Un problème d'équilibre en Europe

Si la crise de l'embargo russe est venue enrayer l'équilibre du marché en Europe, pire, depuis deux mois, l'Europe connaît une augmentation de la production porcine en Allemagne, au Danemark, aux Pays-Bas et en Espagne. La France, à l'inverse, voit sa production porcine baisser : " moins 2 % fin août sur la même période en 2013", s'inquiète Paul Auffray, président de la FNP. Or l'Allemagne, en état de panique, cumule les handicaps à l'export non seulement avec "la Russie mais aussi la Chine et la Pologne", détaille Jean-Pierre Joly . "C'est l'absence de maîtrise de l'Allemagne qui provoque le dévissage du cours du porc". Résultat : la moitié des exportations pays tiers perdue résulte des entreprises alle- mandes qui inondent le marché européen avec une viande de porc bradée. Une nouvelle baisse est annoncée en Allemagne le 1er octobre et la France devrait emboîter le pas.

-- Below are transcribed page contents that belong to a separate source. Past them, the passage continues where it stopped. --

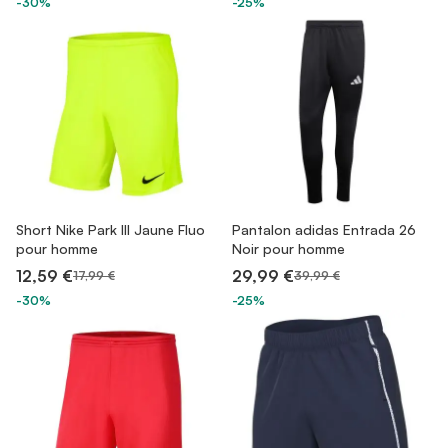
-30%
-25%
Short Nike Park III Jaune Fluo
Pantalon adidas Entrada 26
pour homme
Noir pour homme
12,59 €
29,99 €
17,99 €
39,99 €
-30%
-25%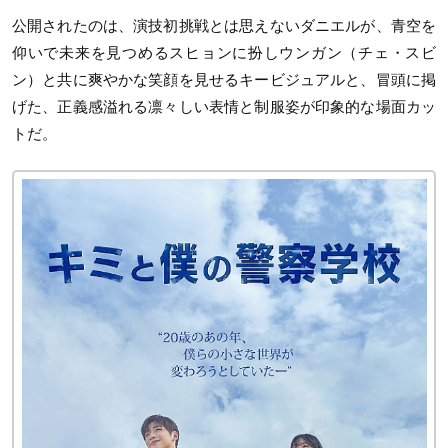
公開されたのは、演技初挑戦とは思えないダニエルが、青空を
仰いで未来を見つめるスヒョンに扮しウンガン（チェ・スビ
ン）と共に爽やかな笑顔を見せるキービジュアルと、冒頭に掲
げた、正義感溢れる凛々しい表情と制服姿が印象的な場面カッ
トだ。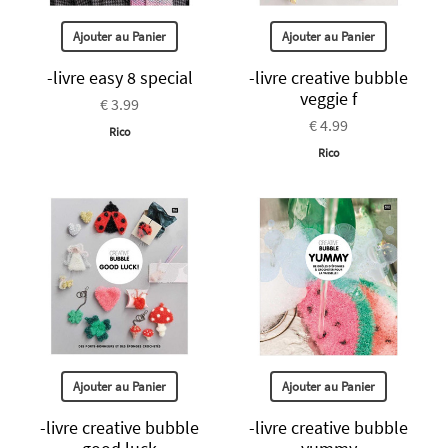
Ajouter au Panier
Ajouter au Panier
-livre easy 8 special
-livre creative bubble
veggie f
€ 3.99
€ 4.99
Rico
Rico
Ajouter au Panier
Ajouter au Panier
-livre creative bubble
-livre creative bubble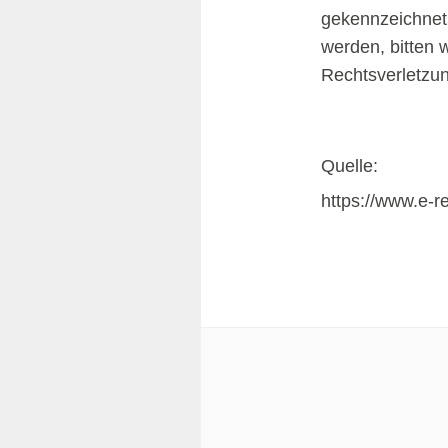
gekennzeichnet.
werden, bitten
Rechtsverletzun
Quelle:
https://www.e-r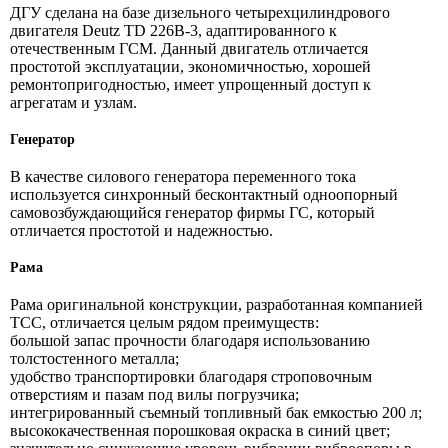
ДГУ сделана на базе дизельного четырехцилиндрового
двигателя Deutz TD 226B-3, адаптированного к
отечественным ГСМ. Данный двигатель отличается
простотой эксплуатации, экономичностью, хорошей
ремонтопригодностью, имеет упрощенный доступ к
агрегатам и узлам.
Генератор
В качестве силового генератора переменного тока
используется синхронный бесконтактный одноопорный
самовозбуждающийся генератор фирмы ГС, который
отличается простотой и надежностью.
Рама
Рама оригинальной конструкции, разработанная компанией
ТСС, отличается целым рядом преимуществ:
большой запас прочности благодаря использованию
толстостенного металла;
удобство транспортировки благодаря строповочным
отверстиям и пазам под вилы погрузчика;
интегрированный съемный топливный бак емкостью 200 л;
высококачественная порошковая окраска в синий цвет;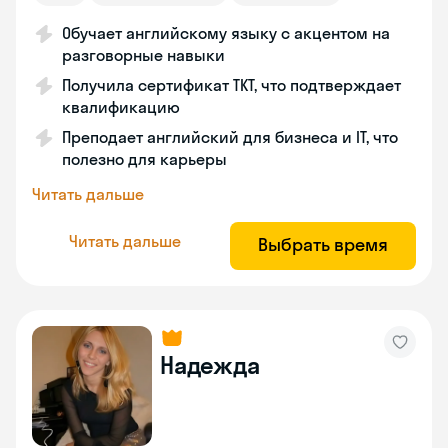
Обучает английскому языку с акцентом на
разговорные навыки
Получила сертификат TKT, что подтверждает
квалификацию
Преподает английский для бизнеса и IT, что
полезно для карьеры
Читать дальше
Читать дальше
Выбрать время
Надежда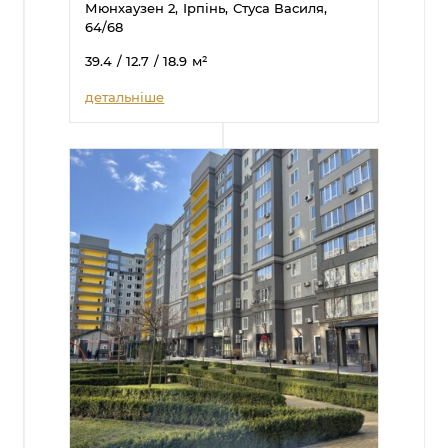
Мюнхаузен 2,
Ірпінь,
Стуса Василя,
64/68
39.4
/ 12.7
/ 18.9
м²
детальніше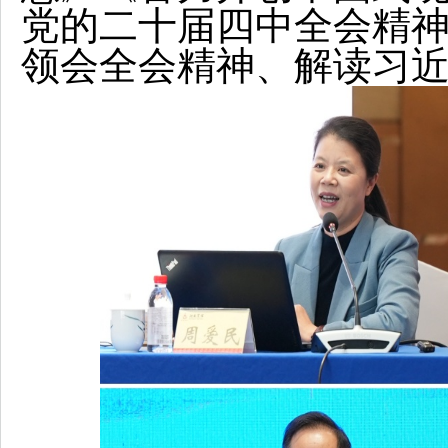
党的二十届四中全会精
领会全会精神、解读习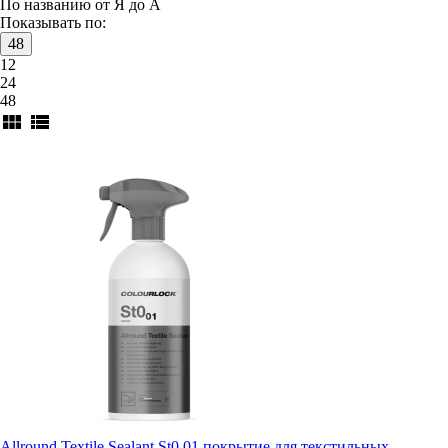
По названию от Я до А
Показывать по:
48
12
24
48
view_module
view_list
Allround Textile Sealant St0.01 покрытие для текстильных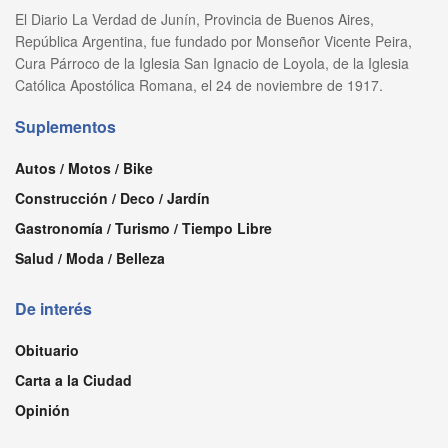
El Diario La Verdad de Junín, Provincia de Buenos Aires,
República Argentina, fue fundado por Monseñor Vicente Peira,
Cura Párroco de la Iglesia San Ignacio de Loyola, de la Iglesia
Católica Apostólica Romana, el 24 de noviembre de 1917.
Suplementos
Autos / Motos / Bike
Construcción / Deco / Jardín
Gastronomía / Turismo / Tiempo Libre
Salud / Moda / Belleza
De interés
Obituario
Carta a la Ciudad
Opinión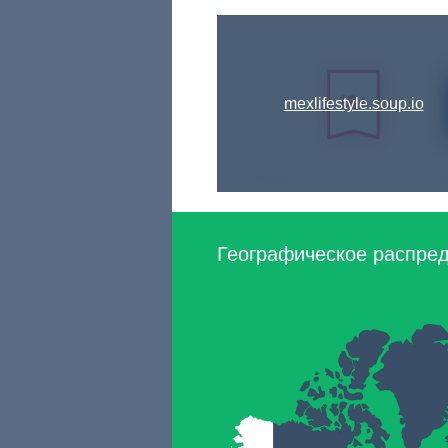
mexlifestyle.soup.io
Географическое распред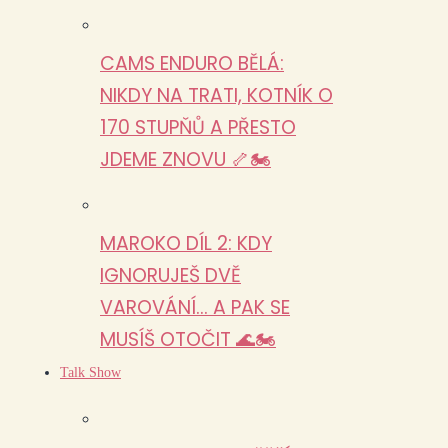
CAMS ENDURO BĚLÁ:
NIKDY NA TRATI, KOTNÍK O
170 STUPŇŮ A PŘESTO
JDEME ZNOVU 🦴🏍️
MAROKO DÍL 2: KDY
IGNORUJEŠ DVĚ
VAROVÁNÍ… A PAK SE
MUSÍŠ OTOČIT 🌊🏍️
Talk Show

A la situation déjà calamiteuse, s'ajoutent des lacunes des services de l'administration française dans l'acheminement des produits export. "500 containeurs ont été bloqués par la douane chinoise. 10 % de la marchandise revient à l'envoyeur", relate Paul Auffray. Ceci est un scandale pour la profession qui demande un accompagnement à l'export au niveau national.

Mobilisation syndicale du Grand Ouest

Sur le terrain syndical, les FRSEA et JA de Bretagne, des Pays de la Loire et de Basse-Normandie s'associent pour demander aux acheteurs de stabiliser le cours à son niveau actuel, dès le marché du 2 octobre, avant d’envisager une remontée. Dans un communiqué, ils appellent les acteurs de l’aval - industriels, transformateurs de viande porcine et distributeurs - à faire preuve de patriotisme économique et à privilégier l’approvisionnement en viande française. "En rythme annuel, la perte atteint 50 000 € pour un élevage français moyen". Les FRSEA-JA du Grand Ouest ont invité les producteurs de porcs à se rassembler jeudi 2 octobre au MPB, pour assister à la fixation de la cotation et vérifier la bonne application de leurs recom- mandations concernant l’utilisation de viande française dans les semaines à venir.